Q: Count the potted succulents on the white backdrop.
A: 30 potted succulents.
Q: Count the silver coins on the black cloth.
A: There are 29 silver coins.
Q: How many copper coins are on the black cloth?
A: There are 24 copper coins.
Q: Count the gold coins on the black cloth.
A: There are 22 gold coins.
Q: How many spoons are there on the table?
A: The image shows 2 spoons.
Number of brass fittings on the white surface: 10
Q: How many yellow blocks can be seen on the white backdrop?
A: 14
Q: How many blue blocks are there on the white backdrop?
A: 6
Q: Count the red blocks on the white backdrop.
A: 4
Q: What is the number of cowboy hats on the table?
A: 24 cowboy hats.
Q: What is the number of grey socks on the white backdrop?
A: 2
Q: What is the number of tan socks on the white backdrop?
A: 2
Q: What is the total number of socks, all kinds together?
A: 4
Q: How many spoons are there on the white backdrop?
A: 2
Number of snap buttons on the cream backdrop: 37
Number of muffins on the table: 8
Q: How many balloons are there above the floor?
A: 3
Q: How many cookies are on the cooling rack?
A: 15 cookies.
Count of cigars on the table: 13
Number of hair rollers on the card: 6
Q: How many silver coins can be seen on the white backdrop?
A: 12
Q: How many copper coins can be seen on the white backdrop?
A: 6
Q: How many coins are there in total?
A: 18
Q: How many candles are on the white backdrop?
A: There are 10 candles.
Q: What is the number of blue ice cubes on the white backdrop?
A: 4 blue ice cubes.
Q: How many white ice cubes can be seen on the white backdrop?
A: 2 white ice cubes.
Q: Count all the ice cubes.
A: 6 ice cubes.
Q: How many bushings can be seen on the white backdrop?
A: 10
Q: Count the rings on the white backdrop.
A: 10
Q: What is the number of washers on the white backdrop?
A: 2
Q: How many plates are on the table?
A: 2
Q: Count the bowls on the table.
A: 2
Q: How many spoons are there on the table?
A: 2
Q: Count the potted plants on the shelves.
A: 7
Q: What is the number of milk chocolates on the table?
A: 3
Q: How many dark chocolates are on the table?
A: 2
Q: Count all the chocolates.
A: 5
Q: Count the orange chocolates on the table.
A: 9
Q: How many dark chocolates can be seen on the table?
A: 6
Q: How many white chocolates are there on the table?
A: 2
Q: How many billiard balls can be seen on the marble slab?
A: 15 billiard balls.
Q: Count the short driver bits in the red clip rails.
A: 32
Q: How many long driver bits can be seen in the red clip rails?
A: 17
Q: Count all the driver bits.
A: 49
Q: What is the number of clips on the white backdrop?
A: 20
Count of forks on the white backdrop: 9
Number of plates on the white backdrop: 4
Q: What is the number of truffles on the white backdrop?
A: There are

What to work on: Count the lines in the entries above that contain the word "copper", and reply with only that number.

Final result: 3